The extent to which the light waves reach and flow might well be called the lighted or luminous field, and in that field the effect of the aetherial light waves would be manifested and seen.

Now, in a similar manner, when any body is electrified, the electric waves spread out on every side of the electrified body, and the extent to which the waves spread out form what is known as an electric field.

So that an electric field may be defined as any region or space in which electric energy is manifested by means of the aetherial electric waves, and across which induction may take place.

Thus, for example, let E be an electrified body (Fig. 9), then it will generate electric waves which will speed from the body with a velocity equal to that of light. If the body be a sphere, then the waves will be spherical in shape, and will proceed from the generating source in the shape of concentric spheres as indicated in the figure. Before proceeding any further, it is necessary that we should look at the electric field from the physical aspect, with a view to discover something of what takes place therein. As has already been indicated, all electric phenomena are due to motions of the universal Aether.
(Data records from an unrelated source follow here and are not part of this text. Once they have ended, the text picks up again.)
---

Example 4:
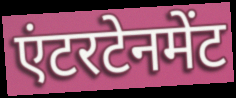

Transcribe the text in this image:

एंटरटेनमेंट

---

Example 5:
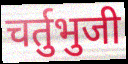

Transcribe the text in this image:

चर्तुभुजी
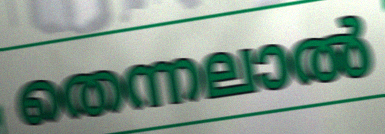
തെന്നലാൽ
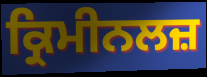
ਕ੍ਰਿਮੀਨਲਜ਼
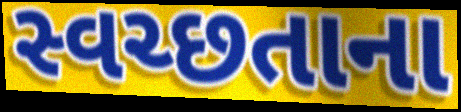
સ્વચ્છતાના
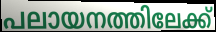
പലായനത്തിലേക്ക്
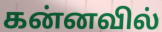
கன்னவில்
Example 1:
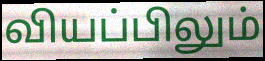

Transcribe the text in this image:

வியப்பிலும்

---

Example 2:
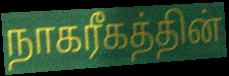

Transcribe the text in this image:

நாகரீகத்தின்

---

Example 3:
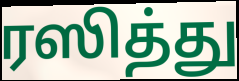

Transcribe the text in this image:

ரஸித்து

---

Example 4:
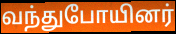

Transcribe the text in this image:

வந்துபோயினர்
It was left for Faraday to give us a true conception of an electric field, and for Maxwell to perfect that conception and give us a physical aspect of the same. Faraday conceived that stretching out from a magnet or electrified body through space, that is, through the Aether, were what he called “Lines of Force,” and that these lines of force indicated not only the direction of the magnetic and electric forces, but also their intensity or power.
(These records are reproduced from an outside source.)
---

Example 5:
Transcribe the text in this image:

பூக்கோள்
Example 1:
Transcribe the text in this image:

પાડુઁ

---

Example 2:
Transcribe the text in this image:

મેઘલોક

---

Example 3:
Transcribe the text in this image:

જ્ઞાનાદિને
Where the lines of force were closest together, there the electric or magnetic energy was the greatest and most intense; and where they were the farthest apart, there the field was weakest in energy. An illustration of the magnetic lines of force may be obtained by placing a piece of paper over a magnet, and then strewing iron filings over the same, when it will be seen that the iron filings will arrange themselves in certain curved lines, which Faraday called Magnetic Lines of Force. In this way Faraday mapped out the lines of force, relative not only to single magnets, but also to magnets with poles placed in various positions relatively to poles of other magnets.
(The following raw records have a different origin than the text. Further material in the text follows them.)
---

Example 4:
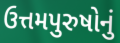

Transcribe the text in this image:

ઉત્તમપુરુષોનું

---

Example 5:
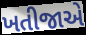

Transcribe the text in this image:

ખતીજાએ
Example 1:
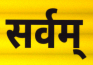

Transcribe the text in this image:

सर्वम्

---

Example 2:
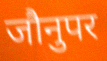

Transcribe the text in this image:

जौनुपर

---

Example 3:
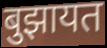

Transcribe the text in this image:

बुझायत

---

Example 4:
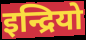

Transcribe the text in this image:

इन्द्रियो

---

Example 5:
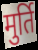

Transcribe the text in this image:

मुर्ति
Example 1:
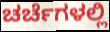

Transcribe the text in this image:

ಚರ್ಚೆಗಳಲ್ಲಿ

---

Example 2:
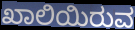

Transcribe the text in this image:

ಖಾಲಿಯಿರುವ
Now as there are lines of force which reveal the intensity and direction of the magnetic energy, so there are lines of force radiating out from electrified bodies which reveal the intensity and power of the electric field. The electric lines of force are radial, and are shown in the figure (Fig. 9) by the straight lines D F, D H, D K.

If an electrified pith ball, for example, be hung up in a room, then the lines of force, which extend from the ball, indicate the stress in the Aether surrounding the pith ball, so that if a hair be placed across these lines of force, any movement of the pith ball will be indicated by the motion of the hair.

It was Clerk Maxwell, however, who gave to the world a true physical conception of Faraday's Lines of Force, in his paper on “Physical Lines of Force.”[24]